Fifty years ago, Lyndon Johnson stood before a joint session of Congress and declared war. "It will not be a short or easy struggle," he warned the lawmakers. "No single weapon nor strategy will suffice, but we shall not rest until that war is won." With those words of resolve, Johnson launched his War on Poverty.
The 50-year anniversary of the War on Poverty comes just as debates on income inequality have moved to the forefront of American politics. After President Obama called income inequality "the defining challenge of our time," Democrats unveiled a 2014 agenda that includes extending unemployment benefits and raising the minimum wage.
But they're not the only ones starting the new year focused on inequality: Tea party Republicans are launching their own war on poverty.
In mid-November Republican Sen. Mike Lee – who Time magazine called "the understated, policy-oriented leader behind the Defund Obamacare movement" – traded government shutdowns for policy speeches. Addressing the Heritage Foundation's Anti-Poverty Forum, he said, "I believe the American people are poised to launch a new, bold, and heroic offensive in the war on poverty … if a renewed conservative movement has the courage to lead it."

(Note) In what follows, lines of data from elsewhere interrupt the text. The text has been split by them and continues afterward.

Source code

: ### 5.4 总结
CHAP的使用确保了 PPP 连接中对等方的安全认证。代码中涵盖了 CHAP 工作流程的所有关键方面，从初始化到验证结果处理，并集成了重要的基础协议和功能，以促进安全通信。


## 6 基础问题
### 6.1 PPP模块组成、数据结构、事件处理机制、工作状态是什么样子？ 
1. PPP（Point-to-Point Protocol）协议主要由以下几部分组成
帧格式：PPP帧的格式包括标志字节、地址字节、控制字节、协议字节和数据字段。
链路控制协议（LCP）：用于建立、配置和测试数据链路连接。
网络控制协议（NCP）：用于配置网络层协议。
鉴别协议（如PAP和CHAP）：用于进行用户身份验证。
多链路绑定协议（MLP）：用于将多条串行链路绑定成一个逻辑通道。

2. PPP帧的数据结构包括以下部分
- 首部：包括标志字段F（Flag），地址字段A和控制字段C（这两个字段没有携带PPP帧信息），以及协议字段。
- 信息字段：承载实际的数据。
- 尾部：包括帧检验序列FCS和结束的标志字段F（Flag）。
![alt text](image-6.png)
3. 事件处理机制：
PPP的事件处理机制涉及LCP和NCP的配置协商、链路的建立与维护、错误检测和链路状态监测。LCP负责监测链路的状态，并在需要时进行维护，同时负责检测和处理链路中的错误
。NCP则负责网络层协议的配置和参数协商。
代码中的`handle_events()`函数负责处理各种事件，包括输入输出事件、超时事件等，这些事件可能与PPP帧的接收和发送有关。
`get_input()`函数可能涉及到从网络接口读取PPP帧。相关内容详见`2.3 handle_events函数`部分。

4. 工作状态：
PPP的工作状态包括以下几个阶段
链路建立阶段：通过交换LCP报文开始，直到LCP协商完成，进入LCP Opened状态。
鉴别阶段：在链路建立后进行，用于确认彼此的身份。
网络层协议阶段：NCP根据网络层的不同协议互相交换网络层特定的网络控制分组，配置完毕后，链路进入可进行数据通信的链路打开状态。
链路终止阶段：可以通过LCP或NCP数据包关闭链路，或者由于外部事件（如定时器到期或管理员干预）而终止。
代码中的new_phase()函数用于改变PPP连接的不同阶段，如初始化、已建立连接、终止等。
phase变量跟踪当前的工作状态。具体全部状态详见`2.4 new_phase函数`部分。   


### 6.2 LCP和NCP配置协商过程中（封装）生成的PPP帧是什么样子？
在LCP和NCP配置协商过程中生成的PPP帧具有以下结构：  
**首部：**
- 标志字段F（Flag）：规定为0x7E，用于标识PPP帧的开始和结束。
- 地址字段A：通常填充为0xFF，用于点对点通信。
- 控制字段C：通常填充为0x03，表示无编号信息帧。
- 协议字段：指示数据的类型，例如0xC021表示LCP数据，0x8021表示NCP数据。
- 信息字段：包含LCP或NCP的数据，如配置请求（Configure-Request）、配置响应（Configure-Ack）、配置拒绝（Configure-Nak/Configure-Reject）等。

There seems to be no shortage of tea party senators willing to lead that offensive. Paul Ryan has been quietly working on his own anti-poverty plan, which emphasizes tax code reform and private charity. Even Marco Rubio has a poverty agenda, which he teased in a YouTube video released Sunday (though the only policy he clearly mentioned was the well-worn pledge to repeal and replace Obamacare).
In turning their attention to poverty, the senate's tea party leaders join a long line of Republicans. Though he often spoke out against it as meddlesome government intervention, Richard Nixon oversaw a substantial expansion of the War on Poverty. He signed into law WIC – the Special Supplemental Nutrition Program for Women, Infants and Children – and transformed food stamps into a national program. By the end of his presidency, the food-stamp program's reach had grown from 3 million to 15 million Americans.
In the 1990s, Jack Kemp emerged as the GOP's poverty warrior. As the head of Housing and Urban Development during George H.W. Bush's administration, Kemp touted "a conservative war on poverty." He sought to privatize public housing and to establish enterprise zones to draw businesses into low-income neighborhoods. But turf wars and Bush's indifference insured Kemp's plans never got off the ground.
Like Kemp, tea party politicians face an uphill battle in their right-wing war on poverty. They have a significant image problem in the wake of the 2012 election, when Mitt Romney's infamous 47 percent comments left the distinct impression Republicans don't care about the poor. Their recent votes to slash food stamp funds and dramatically reduce unemployment benefits did not help change that impression. Moreover, the new poverty warriors have so far only slapped a new label on the same warmed-over policy ideas of the past, like school vouchers and tax credits. Even if the GOP could overcome these issues and create an innovative anti-poverty agenda, getting the base to sign on seems like a tall order.
Yet Republicans know they must do something. The Democrats have front-loaded their anti-poverty agenda with popular proposals. A recent poll found 66 percent of Americans support raising the minimum wage. Majorities likewise approve the extension of unemployment benefits. While the GOP spent much of 2013 displaying a willful indifference to public opinion, the upcoming midterm elections seem to have changed the party's calculus.
To be sure, the impending elections will not cause Republicans to sign off on the Democratic agenda. But tea party Republicans have clearly decided they cannot ignore the issue of inequality any longer. The question is whether they will be able to corral support for actual legislation, or whether the tea party war on poverty will only ever be a war of words.